Silver adjuvant enhances antibiotic efficacy
The Morones-Ramirez team found that, as an adjuvant, silver acts synergistically to enhance the E. coli-killing ability of gentamicin, ampicillin and ofloxacin – three antibiotics that work by inducing bacteria to produce ROS. Additionally, by increasing the permeability of the E. coli cell, silver increases the tetracycline sensitivity of a tetracycline-resistant E. coli strain and renders otherwise vancomycin-resistant wild-type E. coli susceptible to vancomycin.
Silver fights E. coli infections in mice
The Morones-Ramirez team induced acute peritonitis in B6J mice by intraperitoneally infecting them with E. coli. They then treated them with sublethal doses of silver nitrate and found that the E. coli in these mice have a more permeable cell membrane and produce more OH- radicals than do non-treated mice. In another group of mice, the Morones-Ramirez team induced an E. coli urinary tract infection. Twenty-four hours after being treated with a gentamicin-silver combination, these mice were found to have four times less bacteria than untreated mice. Neither gentamicin nor silver alone was found to reduce the number of bacteria, further substantiating silver’s synergistic effects.
In another experiment, the Morones-Ramirez team found that vancomycin with a silver adjuvant significantly reduces the 24-hour bacterial cell count in B6J mice with mild E. coli peritonitis. Again, neither vancomycin nor silver alone was found to reduce the bacterial cell count. The results are even more dramatic in mice with acute E. coli peritonitis: A vancomycin-silver combination reduces the 24-hour E. coli cell count by 100-fold and 90% of the mice survive significantly longer than those treated with either substance alone.

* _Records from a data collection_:
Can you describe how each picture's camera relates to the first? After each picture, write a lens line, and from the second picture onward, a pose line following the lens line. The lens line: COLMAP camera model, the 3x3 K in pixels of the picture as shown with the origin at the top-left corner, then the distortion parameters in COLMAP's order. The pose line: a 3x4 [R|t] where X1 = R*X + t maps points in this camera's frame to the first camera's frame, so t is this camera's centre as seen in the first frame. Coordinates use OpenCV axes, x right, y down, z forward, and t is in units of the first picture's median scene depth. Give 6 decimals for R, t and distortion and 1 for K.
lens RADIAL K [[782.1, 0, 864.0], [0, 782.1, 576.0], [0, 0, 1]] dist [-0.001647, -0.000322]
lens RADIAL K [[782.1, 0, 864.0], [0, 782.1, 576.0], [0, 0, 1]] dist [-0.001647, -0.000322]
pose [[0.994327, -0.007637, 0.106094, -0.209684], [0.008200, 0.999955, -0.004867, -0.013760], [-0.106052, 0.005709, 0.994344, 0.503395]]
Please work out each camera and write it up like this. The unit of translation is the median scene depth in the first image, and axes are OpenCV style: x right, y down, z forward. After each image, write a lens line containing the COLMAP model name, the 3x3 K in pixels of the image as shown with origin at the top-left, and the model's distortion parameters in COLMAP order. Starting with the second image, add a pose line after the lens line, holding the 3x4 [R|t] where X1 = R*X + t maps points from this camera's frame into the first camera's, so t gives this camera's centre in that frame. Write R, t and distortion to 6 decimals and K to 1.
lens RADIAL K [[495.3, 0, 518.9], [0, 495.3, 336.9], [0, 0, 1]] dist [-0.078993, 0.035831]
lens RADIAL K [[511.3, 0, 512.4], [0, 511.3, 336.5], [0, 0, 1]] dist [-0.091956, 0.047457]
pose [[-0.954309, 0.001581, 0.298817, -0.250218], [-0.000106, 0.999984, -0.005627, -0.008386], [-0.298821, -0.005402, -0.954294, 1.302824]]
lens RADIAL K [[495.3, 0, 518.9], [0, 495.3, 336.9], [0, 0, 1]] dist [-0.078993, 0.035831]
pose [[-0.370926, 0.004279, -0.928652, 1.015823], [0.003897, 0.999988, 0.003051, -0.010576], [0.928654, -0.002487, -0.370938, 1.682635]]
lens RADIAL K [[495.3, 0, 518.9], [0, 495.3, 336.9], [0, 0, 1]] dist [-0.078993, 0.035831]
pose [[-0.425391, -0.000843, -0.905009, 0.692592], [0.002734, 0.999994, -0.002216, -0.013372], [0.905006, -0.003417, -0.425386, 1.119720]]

* _Problem set_:
a. From the text on silver and antibiotics, copy word for word everything from "In another experiment, the" down to "either substance alone.".
b. In the text on silver and antibiotics, turn the paragraph that begins "The Morones-Ramirez team induced acute peritonitis" into a short list that keeps its main facts.
You won't need the records for any of this.

* _Solution list_:
a.
In another experiment, the Morones-Ramirez team found that vancomycin with a silver adjuvant significantly reduces the 24-hour bacterial cell count in B6J mice with mild E. coli peritonitis. Again, neither vancomycin nor silver alone was found to reduce the bacterial cell count. The results are even more dramatic in mice with acute E. coli peritonitis: A vancomycin-silver combination reduces the 24-hour E. coli cell count by 100-fold and 90% of the mice survive significantly longer than those treated with either substance alone.

b.
- The team gave B6J mice acute peritonitis by infecting them with E. coli through the abdomen.
- After sublethal doses of silver nitrate, the E. coli in these mice had more permeable cell membranes and made more OH- radicals than in untreated mice.
- A second group of mice was given an E. coli urinary tract infection.
- Twenty-four hours after a gentamicin-silver combination, these mice had four times less bacteria than untreated mice.
- Neither gentamicin nor silver alone reduced the bacteria, which further supports silver's synergistic effect.